そして、現在のF1はデビューする年齢が若いという特徴があります。レッドブル・ホンダのマックス・フェルスタッペンのデビューは17歳でした。(現在は18歳以上の規定あり。)最近のドライバーのデビュー年齢をみると、今年の唯一のルーキーであるニコラス・ラティフィの年齢はやや上で現在25歳、2019年デビューで活躍中のランド・ノリスは19歳でのデビューでした。

少なくとも20歳代前半ではトップカテゴリーのF1にデビューすることが定石となっています。角田は現在20歳、若さという基準でも十分に満たしています。

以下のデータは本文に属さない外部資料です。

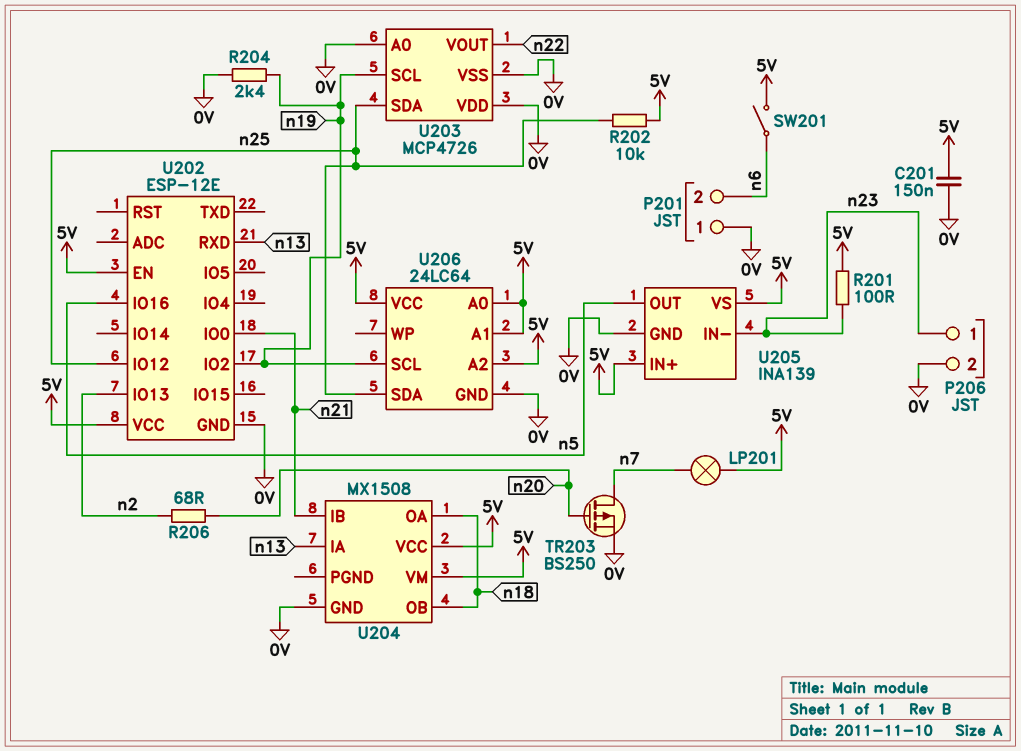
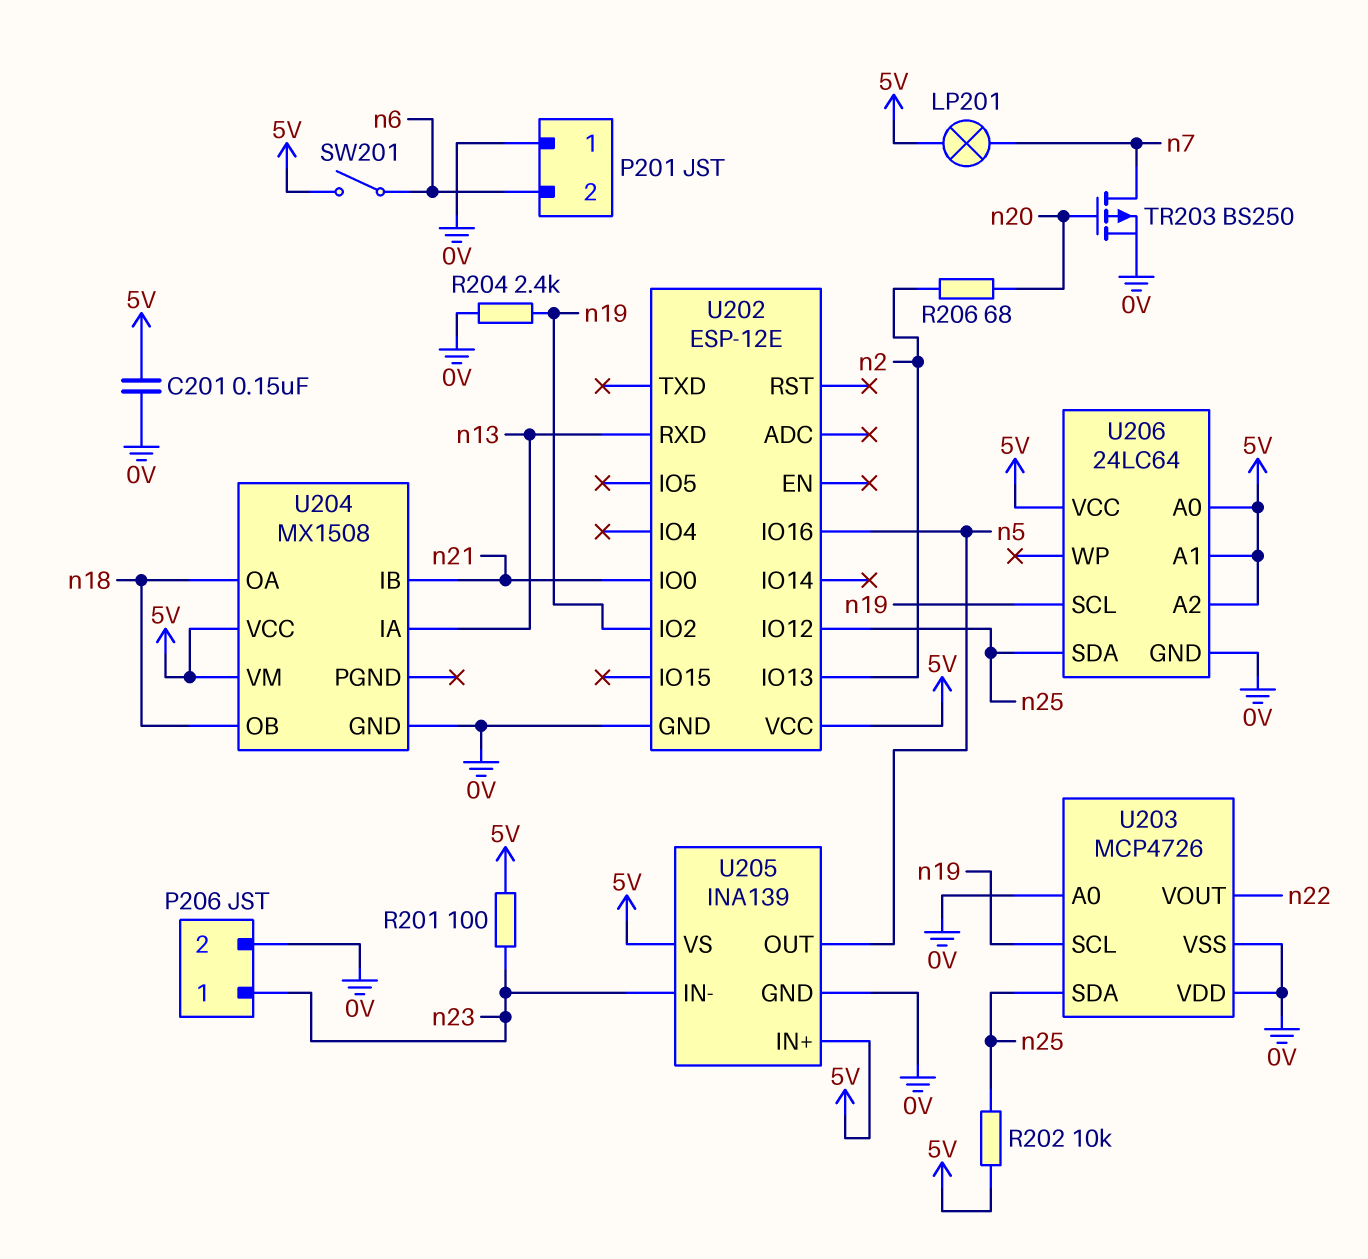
U202 pin EN: 5V -> none

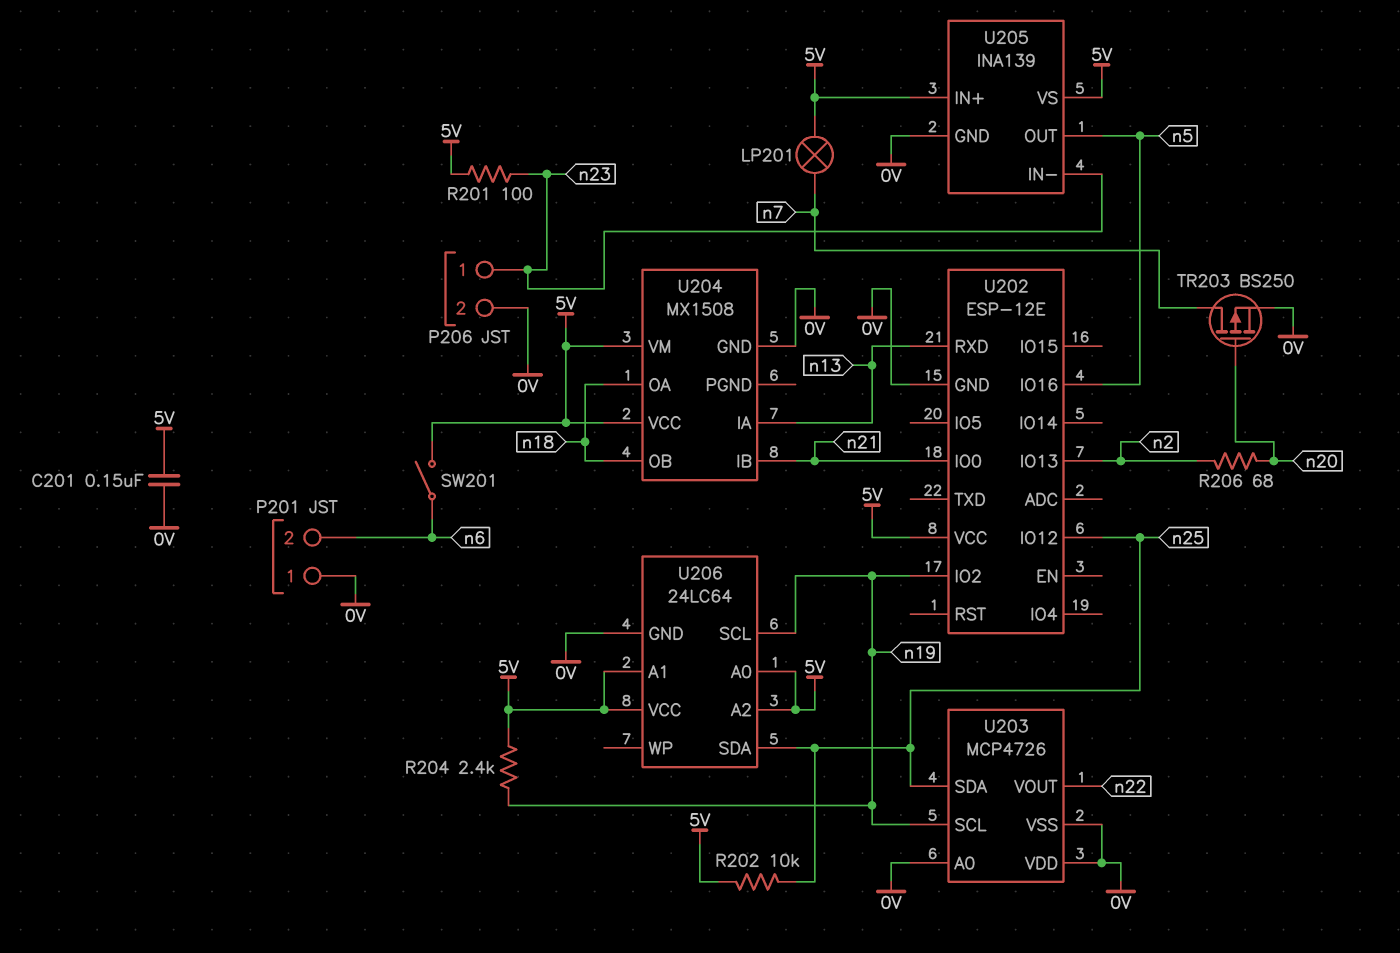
R204: 2.4k (0V, n19) -> 2.4k (5V, n19)

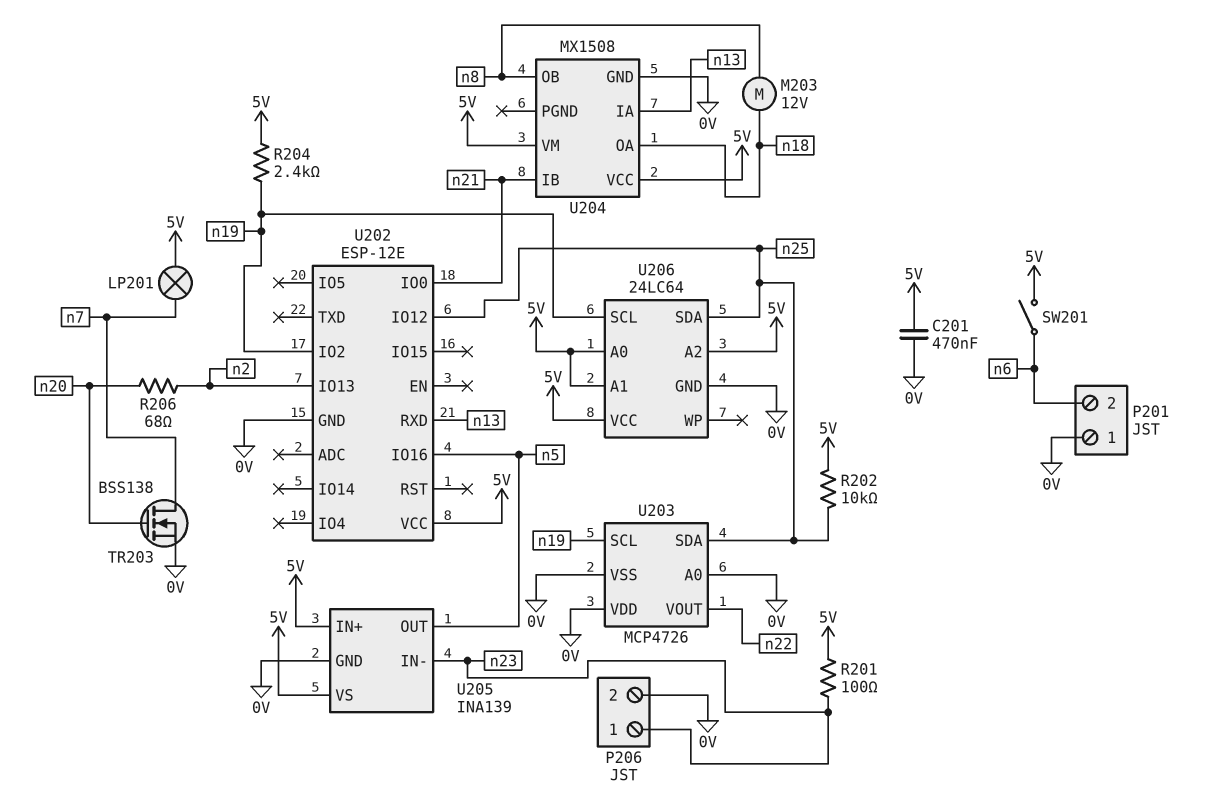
C201: 150nF (0V, 5V) -> 470nF (0V, 5V)
M203: none -> motor 12V (n8, n18)
TR203: PMOS BS250 (G n20, D n7, S 0V) -> NMOS BSS138 (G n20, D n7, S 0V)
U204 pin OB: n18 -> n8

F2の参戦の日本人ドライバーには角田のほかに、松下信治、佐藤万璃音の2名がいます。この中で最も年齢の若い角田が、若さという点でも一枚上手と言えます。

条件を達成できるか

このように有利な3条件は整っているのですが、F1にステップアップするには既定の条件をクリアする必要があります。18歳以上であることに加え、様々な自動車レースで加算されるスーパーライセンスポイントというポイントを、過去3年の合計で40点獲得しなくてはいけません。角田が現在保有するポイントは2018年のF4チャンピオンの12点と2019年のF3で得た8点のみ。このポイントを今年中に達成するには、F2で年間ランキング4位以上に入る必要があります。

ただ、難しいと思われた基準も達成できそうな状況にあります。F2の第5戦のレース2ではついに初優勝を手にしたほか、その後の第6戦はレース1、レース2でともに4位。年間ランキングでも目標の4位につけています。F2ではタイヤをドラスティックに使わずに、いかに終盤までタイヤを長持ちされるかという、頭を使ったドライビングが要求されます。初参戦ながらこのレースの特徴に適応して、実力を発揮しつつあるので、年間4位以内といわず、さらに上位を狙える可能性もあります。

期待が高まるあまり、文章が少し長くなってしまいましたが、角田には今年・来年とチャンスの年が続きそうです。私は、久しぶりの日本人F1ドライバー誕生を期待しています。